# Task objective
Only the pictures stay out; please return all the entries below exactly as written.

Data entries:
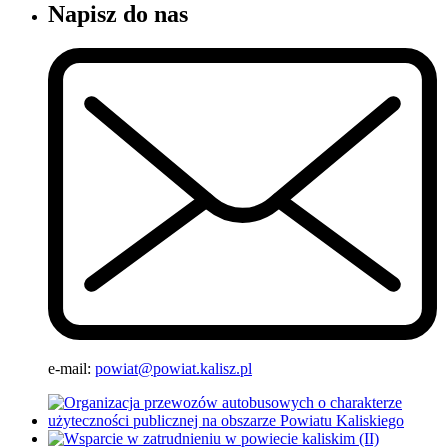
Napisz do nas
e-mail:
powiat@powiat.kalisz.pl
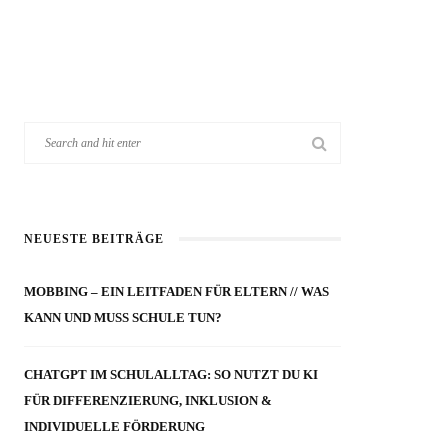
NEUESTE BEITRÄGE
MOBBING – EIN LEITFADEN FÜR ELTERN // WAS
KANN UND MUSS SCHULE TUN?
CHATGPT IM SCHULALLTAG: SO NUTZT DU KI
FÜR DIFFERENZIERUNG, INKLUSION &
INDIVIDUELLE FÖRDERUNG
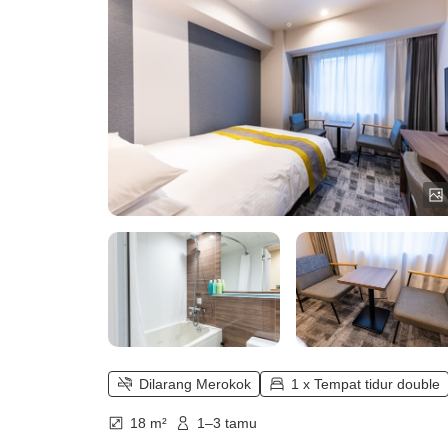
Dilarang Merokok
1 x Tempat tidur double
18 m²
1–3 tamu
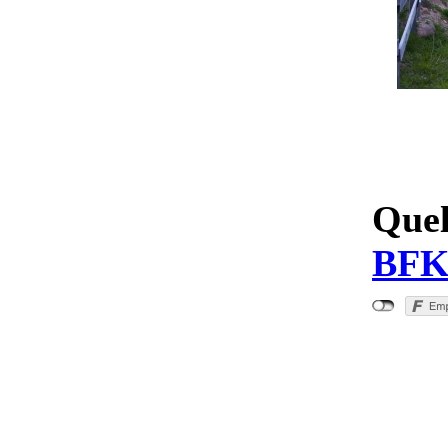
Quel
BFK
"Wirts
(xxxxx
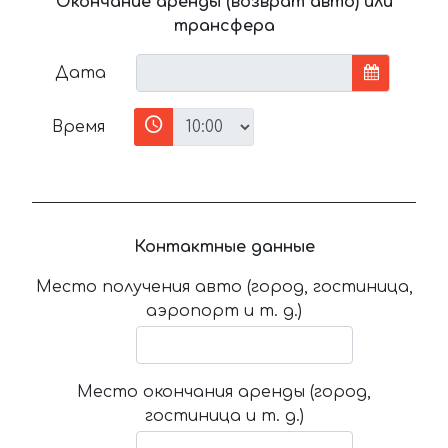
Окончание аренды (возврат авто) или
трансфера
Дата
Время
Контактные данные
Место получения авто (город, гостиница,
аэропорт и т. д.)
Место окончания аренды (город,
гостиница и т. д.)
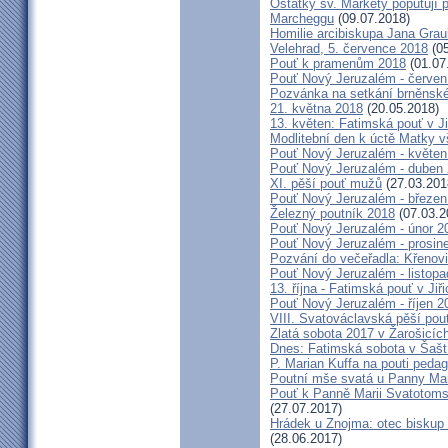
Ostatky sv. Markéty poputují
Marcheggu
(09.07.2018)
Homilie arcibiskupa Jana Grau
Velehrad, 5. července 2018
(05
Pouť k pramenům 2018
(01.07
Pouť Nový Jeruzalém - červen
Pozvánka na setkání brněnské
21. května 2018
(20.05.2018)
13. květen: Fatimská pouť v Ji
Modlitební den k úctě Matky v
Pouť Nový Jeruzalém - květen
Pouť Nový Jeruzalém - duben
XI. pěší pouť mužů
(27.03.201
Pouť Nový Jeruzalém - březen
Železný poutník 2018
(07.03.2
Pouť Nový Jeruzalém - únor 2
Pouť Nový Jeruzalém - prosin
Pozvání do večeřadla: Křenovi
Pouť Nový Jeruzalém - listop
13. října - Fatimská pouť v Jiři
Pouť Nový Jeruzalém - říjen 2
VIII. Svatováclavská pěší pou
Zlatá sobota 2017 v Žarošicích 
Dnes: Fatimská sobota v Šašt
P. Marian Kuffa na pouti ped
Poutní mše svatá u Panny Mar
Pouť k Panně Marii Svatotoms
(27.07.2017)
Hrádek u Znojma: otec biskup
(28.06.2017)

# Result of the exercise
Napisz do nas
e-mail:
powiat@powiat.kalisz.pl
NEUESTE BEITRÄGE
MOBBING – EIN LEITFADEN FÜR ELTERN // WAS
KANN UND MUSS SCHULE TUN?
CHATGPT IM SCHULALLTAG: SO NUTZT DU KI
FÜR DIFFERENZIERUNG, INKLUSION &
INDIVIDUELLE FÖRDERUNG
Dilarang Merokok
1 x Tempat tidur double
18 m²
1–3 tamu
Quel
BFK
"Wirts
(xxxxx
Окончание аренды (возврат авто) или
трансфера
Дата
Время
Контактные данные
Место получения авто (город, гостиница,
аэропорт и т. д.)
Место окончания аренды (город,
гостиница и т. д.)
Ostatky sv. Markéty poputují
Marcheggu
(09.07.2018)
Homilie arcibiskupa Jana Grau
Velehrad, 5. července 2018
(05
Pouť k pramenům 2018
(01.07
Pouť Nový Jeruzalém - červen
Pozvánka na setkání brněnské
21. května 2018
(20.05.2018)
13. květen: Fatimská pouť v Ji
Modlitební den k úctě Matky v
Pouť Nový Jeruzalém - květen
Pouť Nový Jeruzalém - duben
XI. pěší pouť mužů
(27.03.201
Pouť Nový Jeruzalém - březen
Železný poutník 2018
(07.03.2
Pouť Nový Jeruzalém - únor 2
Pouť Nový Jeruzalém - prosin
Pozvání do večeřadla: Křenovi
Pouť Nový Jeruzalém - listop
13. října - Fatimská pouť v Jiři
Pouť Nový Jeruzalém - říjen 2
VIII. Svatováclavská pěší pou
Zlatá sobota 2017 v Žarošicích 
Dnes: Fatimská sobota v Šašt
P. Marian Kuffa na pouti ped
Poutní mše svatá u Panny Mar
Pouť k Panně Marii Svatotoms
(27.07.2017)
Hrádek u Znojma: otec biskup
(28.06.2017)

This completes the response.